If a generation of junior analysts learns to use AI before developing independent judgment, they never build the pattern recognition that lets them spot when the model is wrong. If junior lawyers lean on AI for legal research before reading enough case law to develop intuition for what’s plausible, they can’t catch the 69-88% hallucination rates. If aspiring filmmakers generate scenes with Seedance 2.0 instead of learning how cameras, bodies, and physics actually interact, they can’t identify the impossible backhand. Gartner predicts that by 2030, half of enterprises will face irreversible skill shortages in at least two critical job roles because of unchecked automation. This AI skill erosion creates a vicious cycle: fewer skilled workers, greater dependence on AI, higher costs to fill the gaps.

Acemoglu warns that technology “does not automatically benefit workers.” In 19th-century England, the benefits of mechanization only spread after decades of worker activism. The parallel risk with AI isn’t mass unemployment. It’s a hollowing out of the skill base that makes the centaur model function. You lose not the jobs but the expertise that makes the jobs valuable.

David Autor’s vision is more optimistic: AI could “extend the relevance, reach, and value of human expertise,” democratizing it rather than eliminating it. I want to believe that’s right. But it requires treating AI as a tool that amplifies existing expertise rather than a shortcut that replaces the need to develop it.
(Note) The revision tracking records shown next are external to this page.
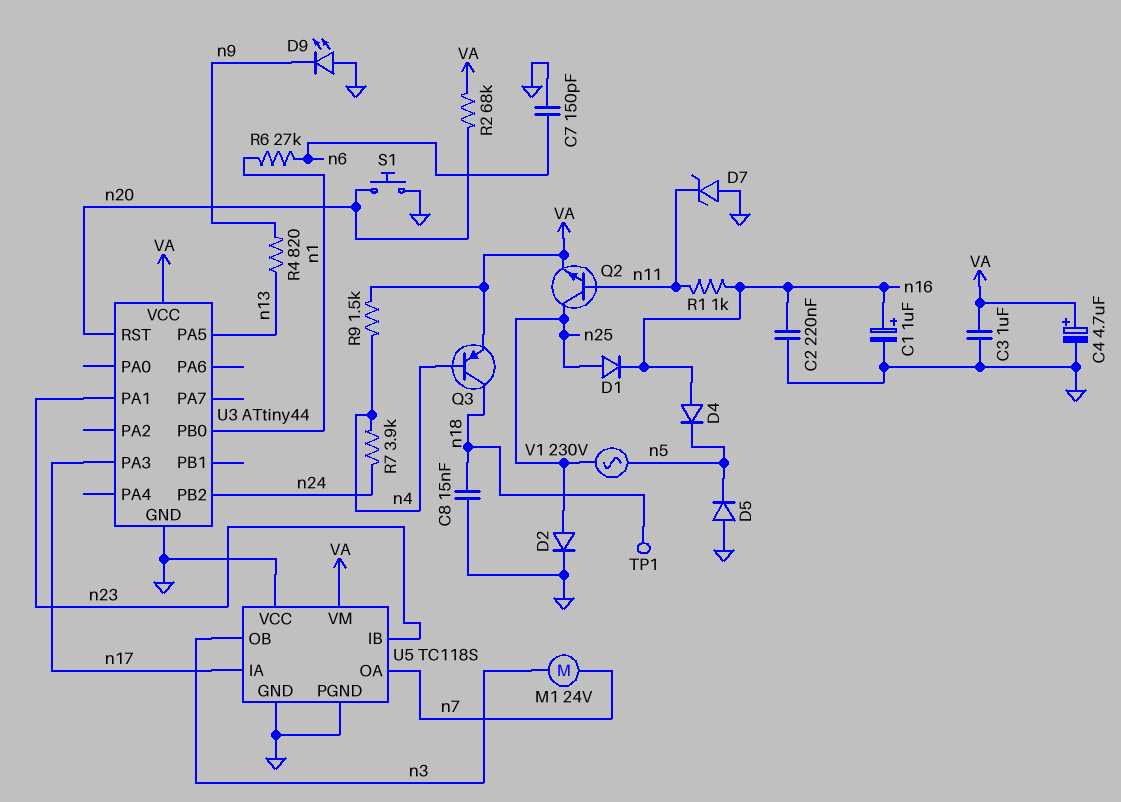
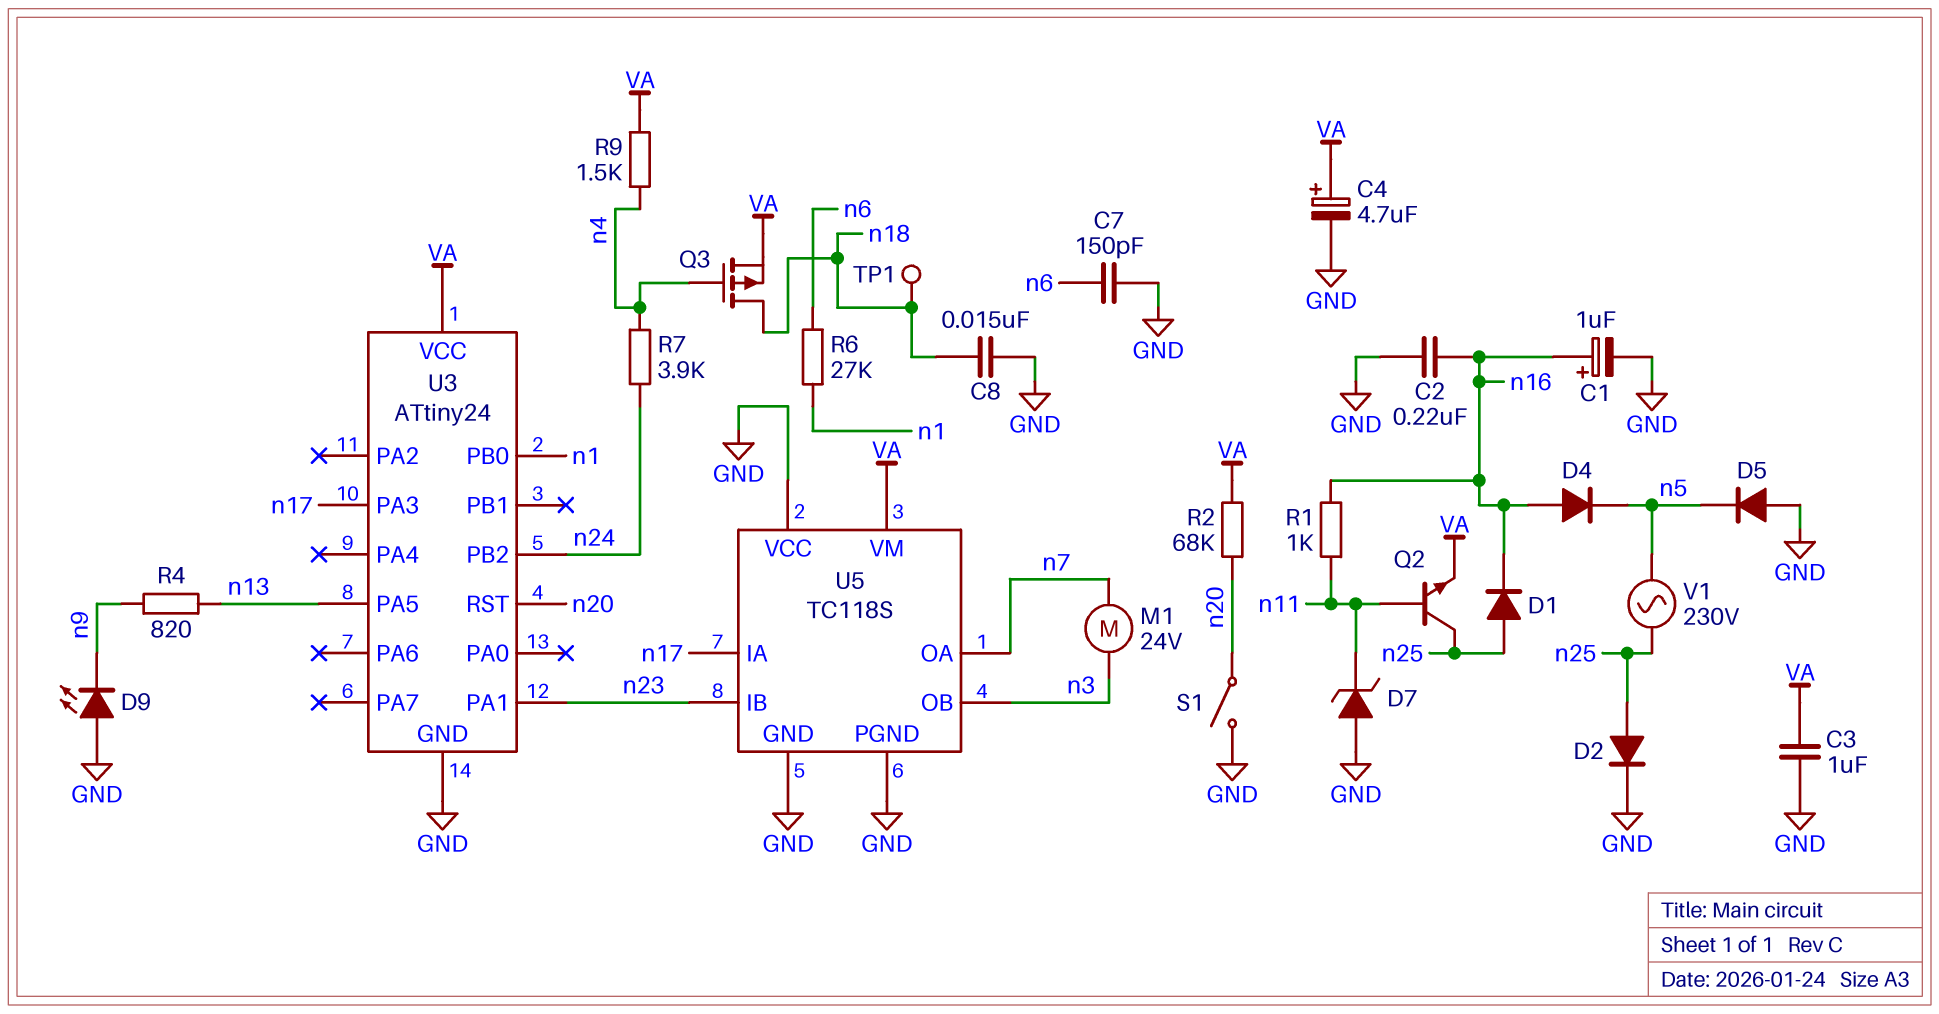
Q3: PNP (B n4, C n18, E VA) -> PMOS (G n4, D n18, S VA)
S1: button (GND, n20) -> switch (GND, n20)
U3: ATtiny44 -> ATtiny24

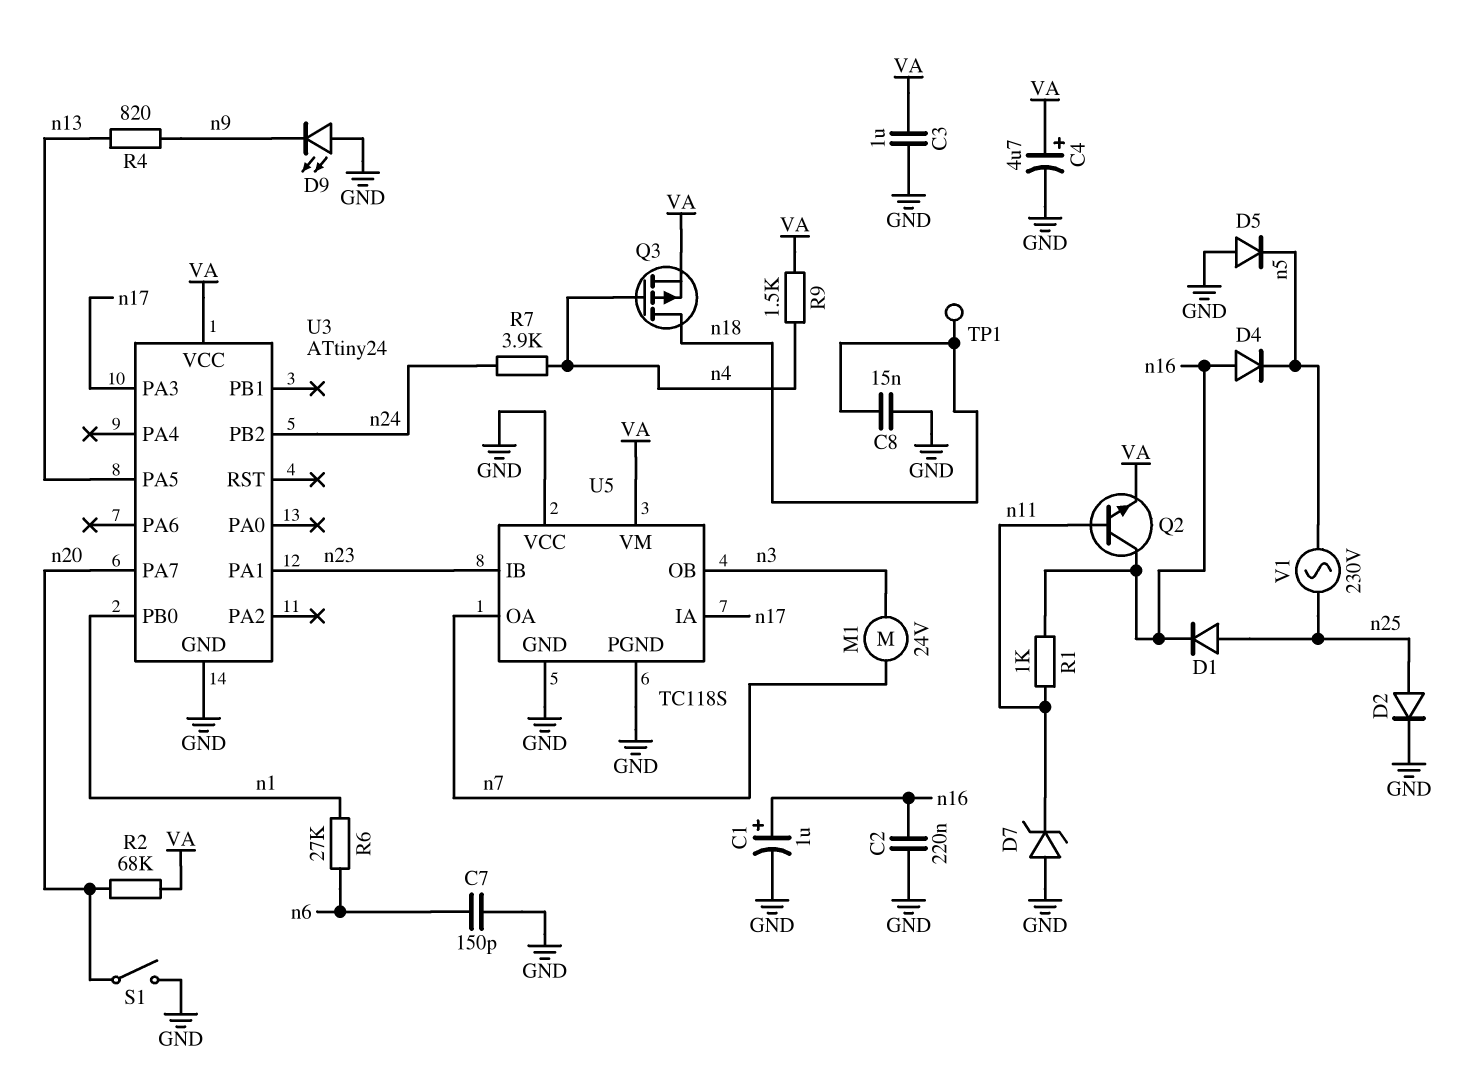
Q2: NPN (B n11, C n25, E VA) -> NPN (B n11, C n16, E VA)
U3 pin PA7: none -> n20
U3 pin RST: n20 -> none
The 43% improvement that below-average BCG consultants saw from using GPT-4 is real. The 19-percentage-point penalty when those same consultants blindly trusted AI outside its frontier is equally real. The difference between those two outcomes is judgment. And judgment comes from experience, not from a larger context window.

I’m more confident in the centaur framework than in any specific prediction about timelines or magnitudes. The ninth-power scaling curve, the 53-point gap on Humanity’s Last Exam, the α=0.57 typicality bias in RLHF, the 69-88% hallucination rates in legal applications, and the 95% of enterprises seeing no measurable P&L returns from AI investments all point in the same direction. The question of AI augmentation versus replacement has an empirical answer: AI is a tool that makes good practitioners better and bad practitioners worse. The industry narrative demands a story about replacement. The data tells a story about partnership, one where the human’s contribution is not a relic of an earlier era but the irreducible ingredient that makes the whole system work.

The ability to spot the impossible backhand isn’t going away. If anything, it’s worth more every day.